§ THE TASK: Copy each line from the listing below where the word "شروع" shows up.

========================================================================

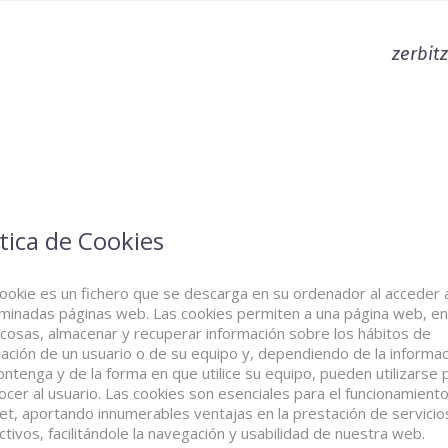
zerbit
ítica de Cookies
ookie es un fichero que se descarga en su ordenador al acceder 
minadas páginas web. Las cookies permiten a una página web, en
 cosas, almacenar y recuperar información sobre los hábitos de
ación de un usuario o de su equipo y, dependiendo de la informac
ontenga y de la forma en que utilice su equipo, pueden utilizarse 
ocer al usuario. Las cookies son esenciales para el funcionamient
net, aportando innumerables ventajas en la prestación de servicio
ctivos, facilitándole la navegación y usabilidad de nuestra web.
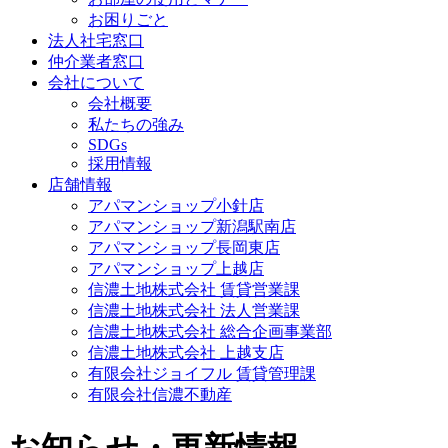
お困りごと
法人社宅窓口
仲介業者窓口
会社について
会社概要
私たちの強み
SDGs
採用情報
店舗情報
アパマンショップ小針店
アパマンショップ新潟駅南店
アパマンショップ長岡東店
アパマンショップ上越店
信濃土地株式会社 賃貸営業課
信濃土地株式会社 法人営業課
信濃土地株式会社 総合企画事業部
信濃土地株式会社 上越支店
有限会社ジョイフル 賃貸管理課
有限会社信濃不動産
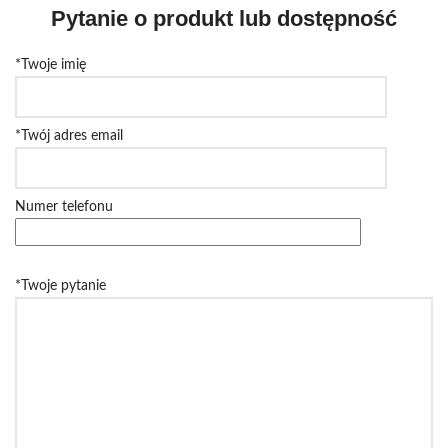
Pytanie o produkt lub dostępność
*Twoje imię
*Twój adres email
Numer telefonu
*Twoje pytanie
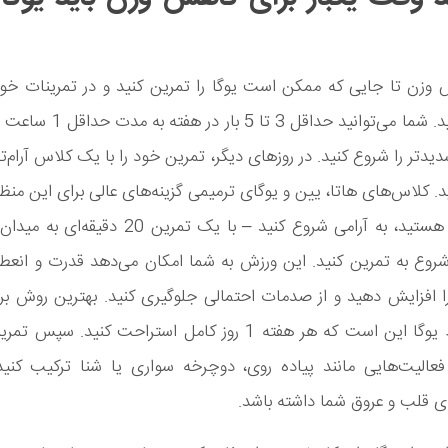
 وزن تا جایی که ممکن است یوگا را تمرین کنید و در تمرینات خو
داشته باشید. شما می‌توانید حداقل 3 
دیدتر را شروع کنید. در روزهای دیگر، تمرین خود را با یک کلاس آرام‌تر 
د. کلاس‌های هاتا، یین و یوگای ترمیمی گزینه‌های عالی برای این منظ
اگر مبتدی هستید، به آرامی شروع کنید – با یک تمرین 20 
روع به تمرین کنید. این ورزش به شما امکان می‌دهد قدرت و انعط
ا افزایش دهید و از صدمات احتمالی جلوگیری کنید. بهترین روش ب
وزن توسط یوگا این است که هر هفته 1 روز کامل استراحت کنید. س
فعالیت‌هایی مانند پیاده روی، دوچرخه سواری یا شنا ترکیب کنید
ی قلب و عروق شما داشته باشد.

========================================================================

§ TASK ANSWER:
دیدتر را شروع کنید. در روزهای دیگر، تمرین خود را با یک کلاس آرام‌تر 
اگر مبتدی هستید، به آرامی شروع کنید – با یک تمرین 20 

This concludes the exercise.